季含漪深吸一口气,将信纸仔细叠好,重新收入袖中。她起身走到窗前,推开半扇雕花木窗。山风扑面而来,带着松针与泥土的清冽气息,吹得她额前碎发纷飞。

“容春。”她声音很轻,却异常清晰,“备纸墨。”

容春一怔:“夫人要写信?”

“不。”季含漪望着远处云海翻涌的山巅,唇角浮起一丝极淡的笑意,“我要写一份呈文,递至大理寺卿案前。”

“呈文内容——”她顿了顿,指尖轻轻叩击窗棂,发出笃笃轻响,“查诏狱西牢丙字三号牢,囚首林九,左臂鹰纹刺青,曾为永清侯府亲兵队长。另查,永清侯府旧印一枚,印底暗刻‘永清侯府秘档’六字,昨夜子时,由诏狱狱卒转交相国寺方丈。”

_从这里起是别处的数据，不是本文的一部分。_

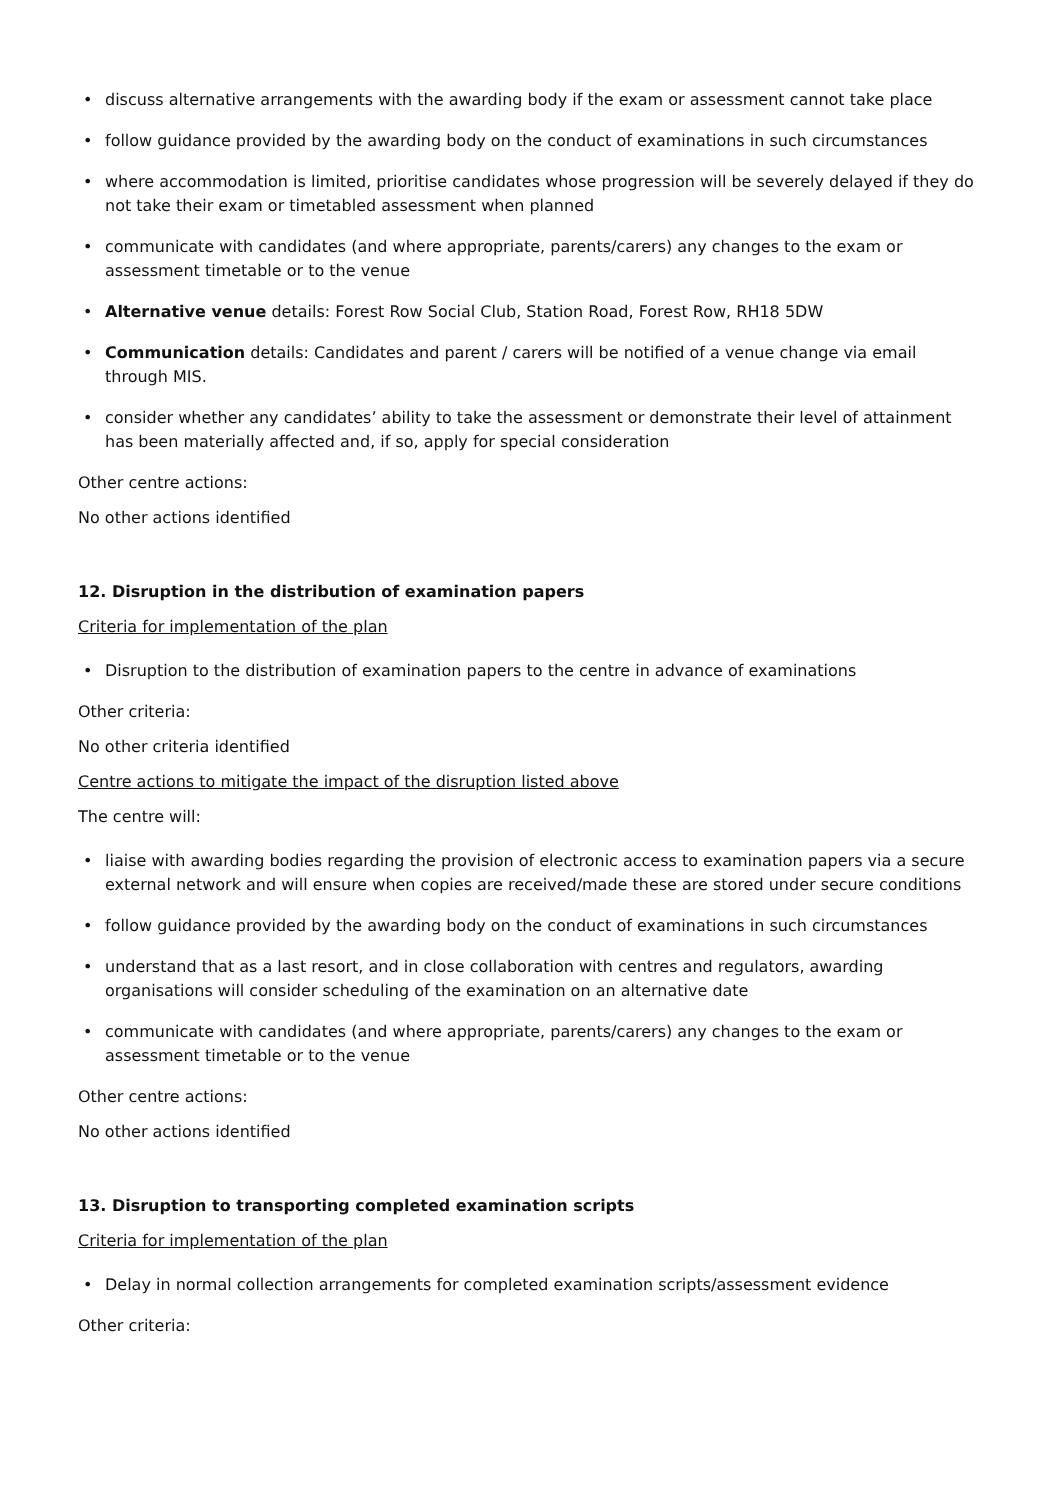discuss alternative arrangements with the awarding body if the exam or assessment cannot take place
follow guidance provided by the awarding body on the conduct of examinations in such circumstances
where accommodation is limited, prioritise candidates whose progression will be severely delayed if they do not take their exam or timetabled assessment when planned
communicate with candidates (and where appropriate, parents/carers) any changes to the exam or assessment timetable or to the venue
Alternative venue details: Forest Row Social Club, Station Road, Forest Row, RH18 5DW
Communication details: Candidates and parent / carers will be notified of a venue change via email through MIS.
consider whether any candidates’ ability to take the assessment or demonstrate their level of attainment has been materially affected and, if so, apply for special consideration
Other centre actions:
No other actions identified
12. Disruption in the distribution of examination papers
Criteria for implementation of the plan
Disruption to the distribution of examination papers to the centre in advance of examinations
Other criteria:
No other criteria identified
Centre actions to mitigate the impact of the disruption listed above
The centre will:
liaise with awarding bodies regarding the provision of electronic access to examination papers via a secure external network and will ensure when copies are received/made these are stored under secure conditions
follow guidance provided by the awarding body on the conduct of examinations in such circumstances
understand that as a last resort, and in close collaboration with centres and regulators, awarding organisations will consider scheduling of the examination on an alternative date
communicate with candidates (and where appropriate, parents/carers) any changes to the exam or assessment timetable or to the venue
Other centre actions:
No other actions identified
13. Disruption to transporting completed examination scripts
Criteria for implementation of the plan
Delay in normal collection arrangements for completed examination scripts/assessment evidence
Other criteria:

容春倒吸一口冷气,手指绞紧了帕子:“夫人……这是要替孙姑娘翻案?”

季含漪没回头,只将手按在微隆的小腹上,声音轻得像一声叹息:“不。是要告诉所有人——”

“程氏未绝,程琮未死。”

“而孙宝琼,从来不是棋子。”

她转身时,袖口拂过案几,碰倒了青瓷盏。茶水泼洒而出,在檀木案上洇开一片深色水痕,像一滴迟迟未落的泪。

山风忽烈,卷起满庭竹叶,哗啦作响,如千军万马踏过荒原。

季含漪立于风中,衣袂翻飞,目光却比山巅积雪更冷、更亮。

她知道,从这一刻起,沈家再不是从前那个沈家。

而这场春闺里的风雨,才真正开始。